There's good news and bad news on gasoline prices as the nation enters the summer driving season this upcoming Memorial Day weekend.

The good news: There will be no 'gas pump shock' like the one that occurred last summer at the end of the leveraging bubble, when you could pay less for dinner for two than to fill up your gas tank.

The bad news: Even though the nation is still in a recession, and gasoline demand is down on a year-over-year basis, gasoline prices are still likely to rise at least through mid-summer, energy sector experts say.

A better summer for gas prices

U.S. gasoline prices averaged about $2.25 per gallon as of May 8, according to data compiled by the U.S. Energy Information Administration. That's about 40 percent higher than the low of about $1.60 per gallon registered in December 2008. Still, the $2.25 tab is ions below the truly dizzy -- and GDP growth-sapping -- prices of $4.00 per gallon that many regions of the U.S. suffered last summer.

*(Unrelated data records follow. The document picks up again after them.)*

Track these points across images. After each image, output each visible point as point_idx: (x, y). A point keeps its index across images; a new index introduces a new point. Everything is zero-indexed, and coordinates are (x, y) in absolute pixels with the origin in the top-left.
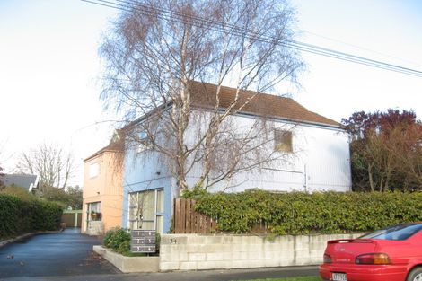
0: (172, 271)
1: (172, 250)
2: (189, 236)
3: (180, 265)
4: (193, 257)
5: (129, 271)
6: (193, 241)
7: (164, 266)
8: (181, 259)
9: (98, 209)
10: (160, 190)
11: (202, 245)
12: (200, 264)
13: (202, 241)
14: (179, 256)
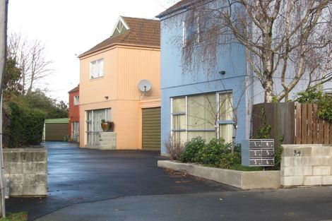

Further, the reasons for this season's gas price rise are many, but chiefly it comes down to two factors, says energy trader Paul Schmidt: 1) the price of crude oil and 2) refinery output.

Crude oil prices have made an impressive comeback, Schmidt told Daily Finance Friday. "Few thought oil prices would accelerate out the $35 lows to above $50 so quickly, or with such strength." Schmidt said. "Crude oil accounts for about 55-60 percent of the price of gasoline, so every time the price of oil rises $1, tack another four or five cents on to gasoline's price."

Oil Friday traded down 46 cents to $58.16 per barrel. Schmidt, who is short oil with several monthly contracts, like many energy traders, expects the price of oil to fall this spring and summer, due to record-high inventories and weak oil demand stemming from the U.S. and global recessions. So far, it has not happened, befuddling many oil bears. "I still expect oil's price to decline to at least $45 in the next three months, but so long as it remains up near $60, that's one major factor that will keep gasoline prices where they are now, in the $2.25 range," he said.

Second, refiners, who earlier cut back gasoline production due to low refining margins, are only now slowly bringing production back on-line, and that's also helped support gasoline prices, Schmidt said. "Refiners are in a difficult spot. If they put too much gas out there, and demand remains soft, they could get caught with a lot of gasoline they can't sell for an adequate profit, so they've been really cautious," Schmidt said.

That cautious stance, and the seasonal, mandated switch to cleaner fuels in the summer – which reduces refiners' capacity to make other fuels – typically adds "about 20 to 30 cents to the price of gasoline in the summer months," Schmidt said.

And as is the case throughout the year, the tens of thousands of gasoline sellers will create large price variations, as will the higher expenses of the U.S.'s largest cities. "Prices can vary even as much as 15-20 cents between stations a few blocks apart, with the variation driven by a station's overhead costs," Schmidt said.

If you're going to San Francisco . . .

Schmidt knows that price variation all too well. A native of San Francisco, Schmidt has experienced some of the nation's highest gasoline prices throughout his life. He paid $4.35 for unleaded regular while filling up in the city by the bay last summer. "It's a great city," Schmidt says, "but bring your gas card or a fat wallet."

Another high-cost city? You guessed it: the capital of the world, New York, where prices are already pushing toward $2.50 per gallon, Schmidt said.

Conversely, drivers in the lower-cost areas of Oklahoma, Missouri, and in much of the south (except Florida) will experience prices 20-25 cents below the national average, Schmidt said. Oklahoma will be among the cheapest, with prices there currently around $2.05 per gallon.

Energy Analysis: Travel is expected to be down this year, due to the recession, so that also will help contain gasoline prices. And if Schmidt is correct, a price break to the downside in crude oil would really send prices lower, particularly after the 4th of July. And these days, Americans will take any price break they can get.